Usually i keep quite and i don’t reply back to his comments, but now i can’t just keep quite because he is being very rude to me, to my country to my dreams.  I can’t listen to bad things and keep quite anymore.. living in a desert and saying that is it an ugly place and you wish to live in another place will not help anyone think straight.. it seems to me like someone who has gold underneath his feet but he can’t see it because he is too busy looking far away from where he is standing.

What is the problem with a 600KD’s pay check? what is the problem with a 4,000 KD’s car? or a 350 rented apartment? this wont make anyone disrespect me.. and if anyone did then they have issues they need to solve.. There are people living out of this money and less… I know a whole family of four children living out of 100 KD’s a month..

All it takes to realize were your feet are and be happy with what you have and god will make you happier and richer if you worked hard enough.

I wish i can tell him these thing, i wish he can be happy with his life.

My heart is aching right now, why is it when i speak it is disrespectful and when his women speaks he can’t even say a word?  i don’t know why he hates me that much, i don’t know why he treat me this way.. he left the house without saying good bye to me, and when he comes to the house he barely cares to give me a kiss.. i wounder is it because i don’t give him a look or act like a cuttie pie so he would listen to me? Is it really the way i look affects my words that much? Did he expect to see me fat without knowledge ? or beautiful without brains? or a women without voice?

Every day since my mother left.. he never respected me actually not every day, every time we start to talk.  Is it because i have my meals alone and decided to cut off my money to take care of my health? is it because i’m compromising my dinning out habits, shopping, and having few businesses here and there to pay for my health care is a big issue to him..

Tell me i did something wrong so i would go and apologize, tell me i was very disrespectful when i told him he was being too negative.. tell me i was wrong when i told him ” i wish you all the luck on your masters, get the applications ready so you get a scholarship”  Or is it the way Big women should be treated because they are fat and like what everyone believes, big women don’t take care of them selves.

4 Comments

  1. You know what you are a very sensitive girl and on top of that you use very harsh way of expressing your thoughts to others… so i don’t blame him .. and don’t be an air head ofcourse it is not the way you look … zeena you know it is the way you say things that hurt.
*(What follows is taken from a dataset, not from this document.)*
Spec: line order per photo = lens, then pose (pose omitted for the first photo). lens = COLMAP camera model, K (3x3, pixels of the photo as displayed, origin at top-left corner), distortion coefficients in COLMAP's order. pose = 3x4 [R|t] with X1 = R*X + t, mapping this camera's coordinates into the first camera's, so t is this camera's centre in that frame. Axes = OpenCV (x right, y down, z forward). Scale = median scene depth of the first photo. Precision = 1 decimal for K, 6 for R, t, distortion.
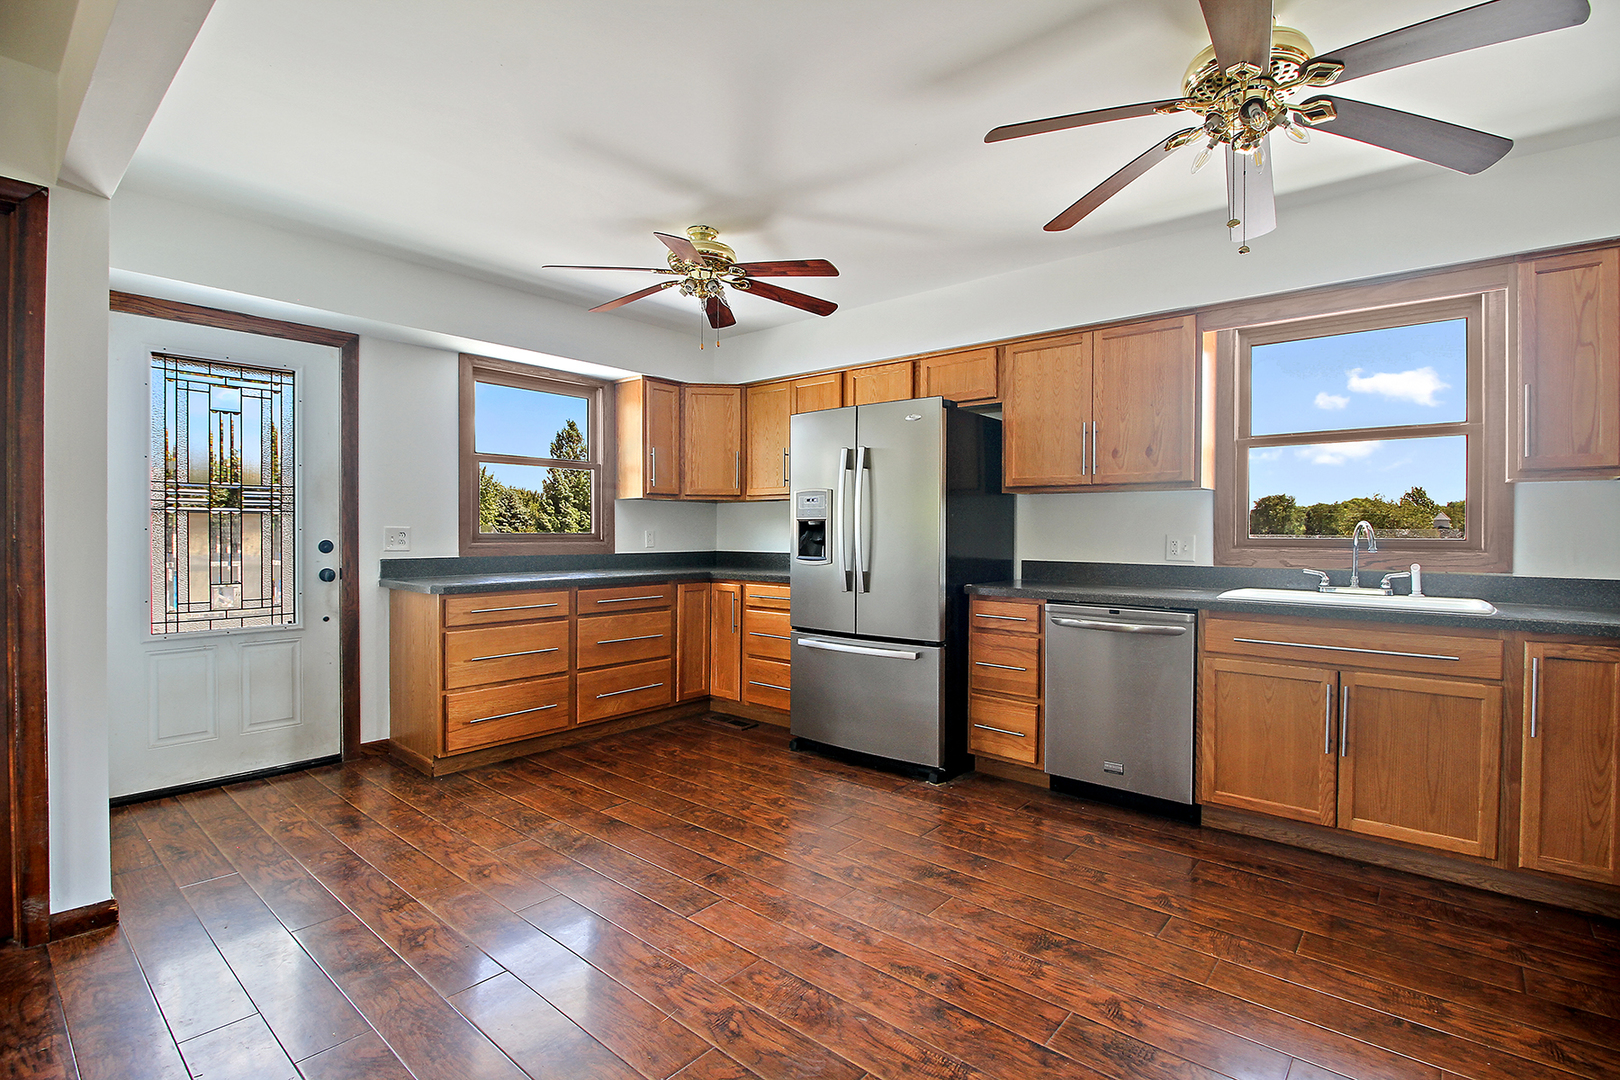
lens RADIAL K [[758.4, 0, 804.6], [0, 758.4, 539.9], [0, 0, 1]] dist [-0.016127, -0.005056]
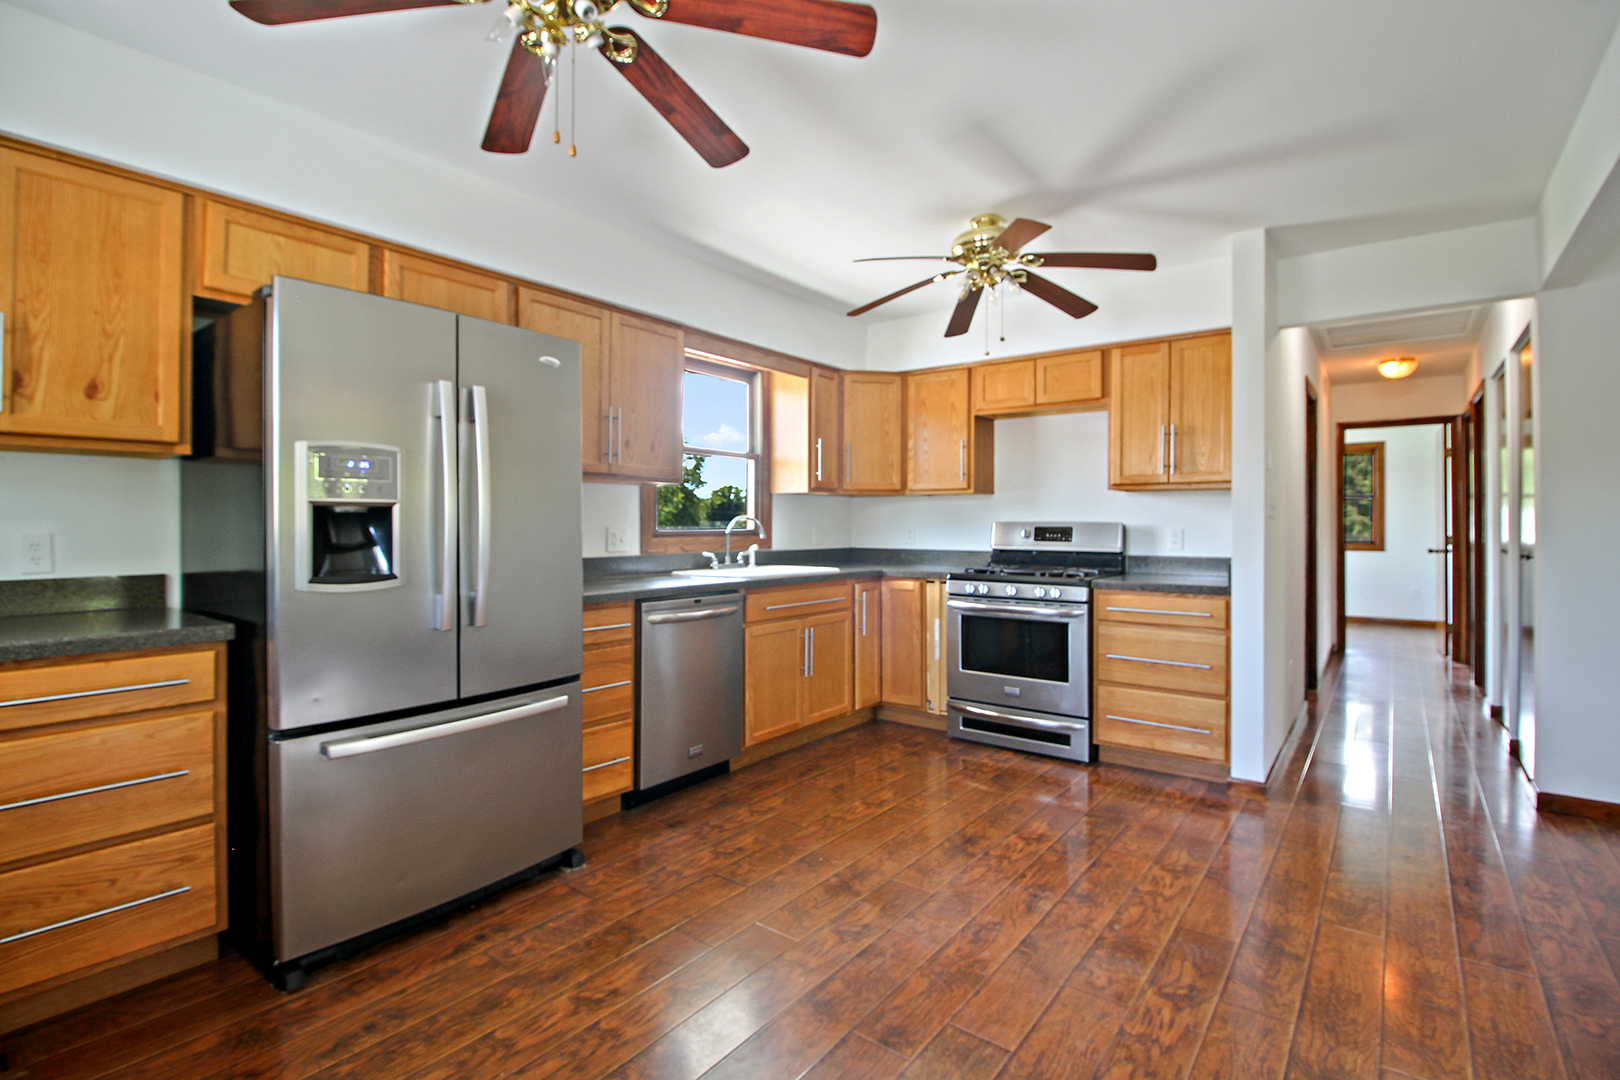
lens RADIAL K [[758.4, 0, 804.3], [0, 758.4, 528.1], [0, 0, 1]] dist [-0.016127, -0.005056]
pose [[-0.059998, -0.010080, 0.998148, -0.691142], [0.009854, 0.999894, 0.010690, -0.016779], [-0.998150, 0.010478, -0.059892, 0.986180]]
And then you never talked before so why did you decided to speak now? you decided to stay silent so you can’t change this now, specially that he is going through a rough time in his life!

    BTW if he wasn’t happy with the way he is living … then he wouldn’t stay any longer in the country

    Ana agool re7tay et3azeen shesemha?

  2. i think you’re unbelievably selfish. You are being a burden, an obstacle standing in the way of your husbands ambitions and dreams. No wonder he resents you.
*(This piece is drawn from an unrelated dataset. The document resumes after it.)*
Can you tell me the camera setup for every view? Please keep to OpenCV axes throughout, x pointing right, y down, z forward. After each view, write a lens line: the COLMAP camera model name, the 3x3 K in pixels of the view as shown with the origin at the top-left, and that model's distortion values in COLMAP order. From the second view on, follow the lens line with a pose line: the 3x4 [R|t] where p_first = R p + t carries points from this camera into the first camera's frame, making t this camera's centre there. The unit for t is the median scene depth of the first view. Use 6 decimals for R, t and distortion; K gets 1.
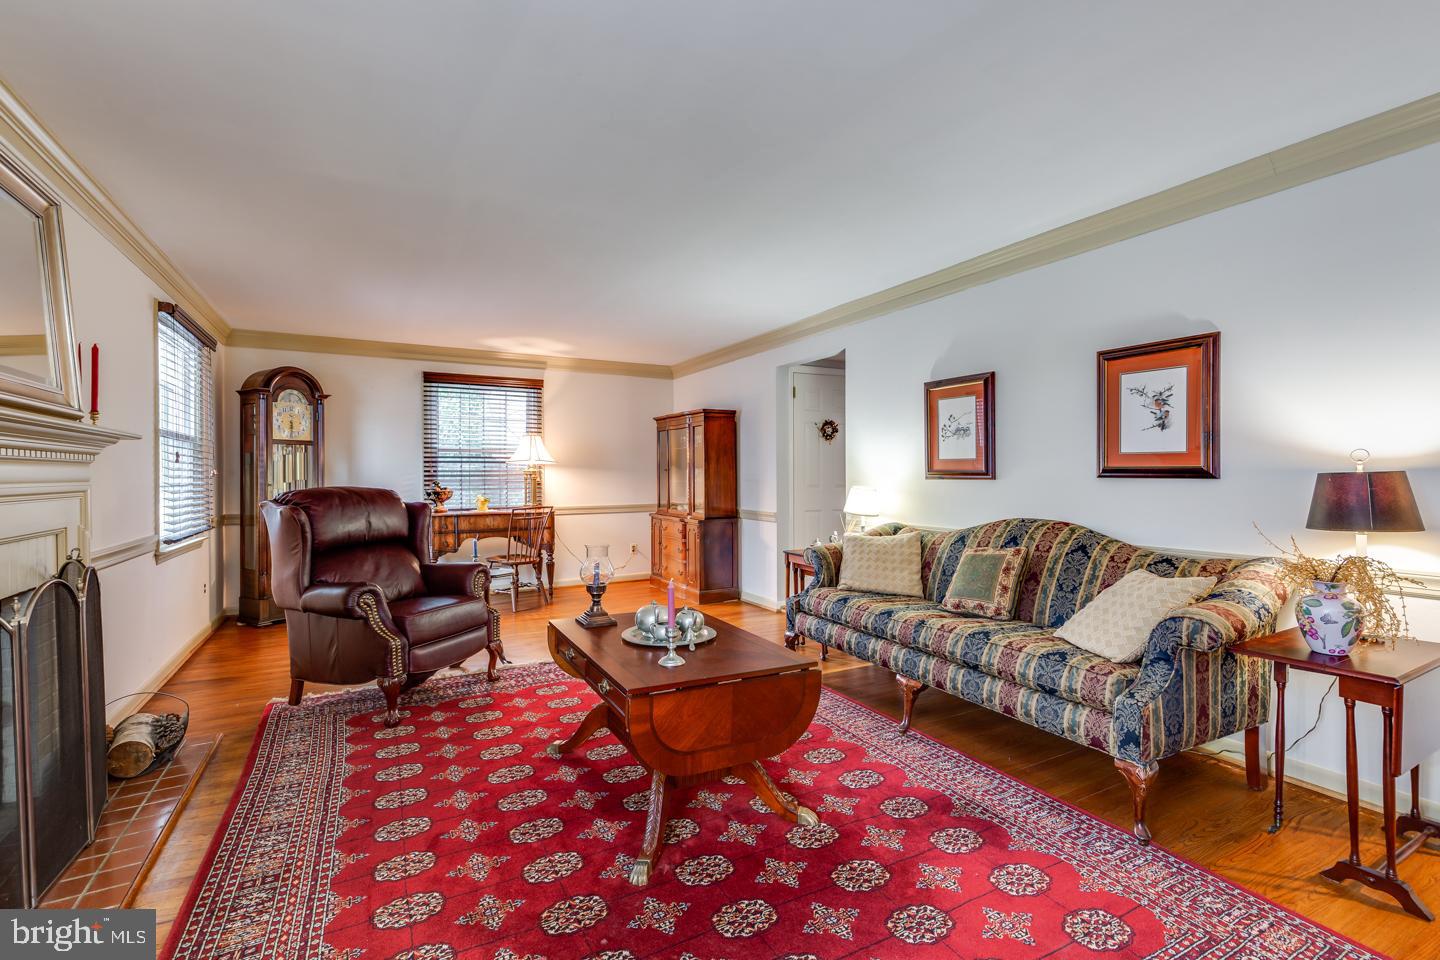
lens RADIAL K [[649.5, 0, 721.2], [0, 649.5, 479.7], [0, 0, 1]] dist [0.004481, 0.000260]
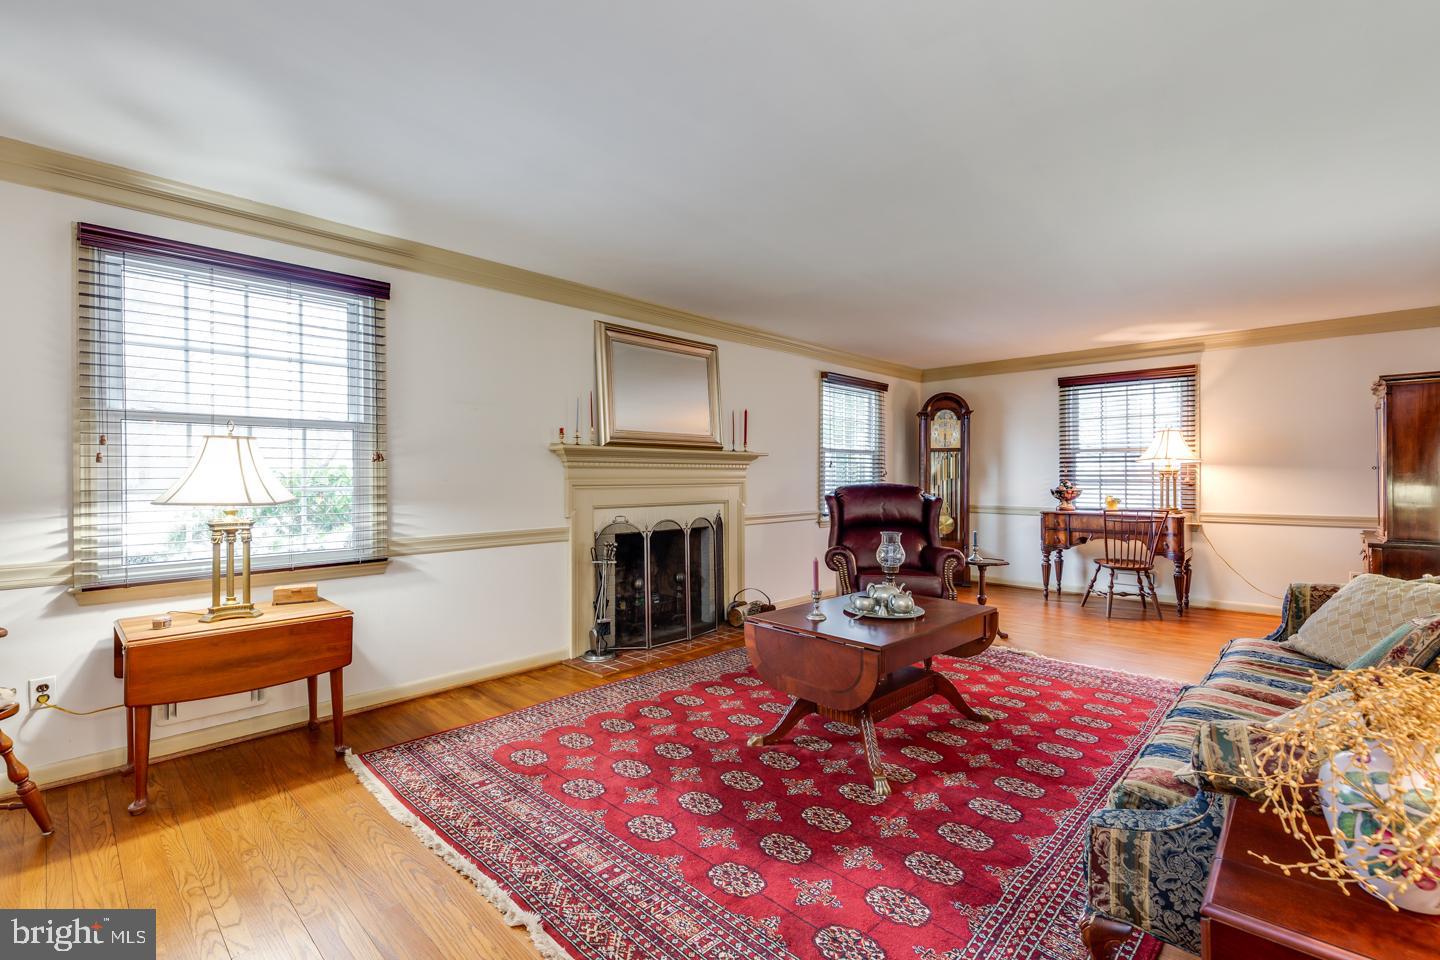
lens RADIAL K [[649.5, 0, 717.1], [0, 649.5, 477.6], [0, 0, 1]] dist [0.004481, 0.000260]
pose [[0.296275, 0.006545, -0.955080, 0.433844], [-0.007091, 0.999964, 0.004653, -0.003364], [0.955076, 0.005394, 0.296310, 0.158421]]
    Can you please explain ? I don’t see how selfish i am.
    Thank you
    Zeena

  3. hatha ur husband wila ur brother?

    Neither
    Zeena

  4. i think you’re selfish because you’re taking it all personal, you’re seeing it from your own personal perspective, you’re not putting yourself in other peoples shoes and not taking into consideration how others feel about things or how they view situations.

    you’re making it all about yourself, how it effects you and your life and your happiness. what about the life and happiness of others involved?

    i think there’s a serious lack of communication. you guys need to compromise, give a little, take a little, find a midpoint that you all can agree on. you might not get EVERYTHING you want, but you’ll all be a little happier at least and can get along :/


    Thank you dear Extinct Dodo, you are right i am taking it into my own considiration only, you know why? because i am seeing him refuse any advice and failing every single day, even though i can a strong believe that he will be such a successful man. I’m sure he will.
    Thank you very much dear, you really made me realize something i didn’t realize one my own.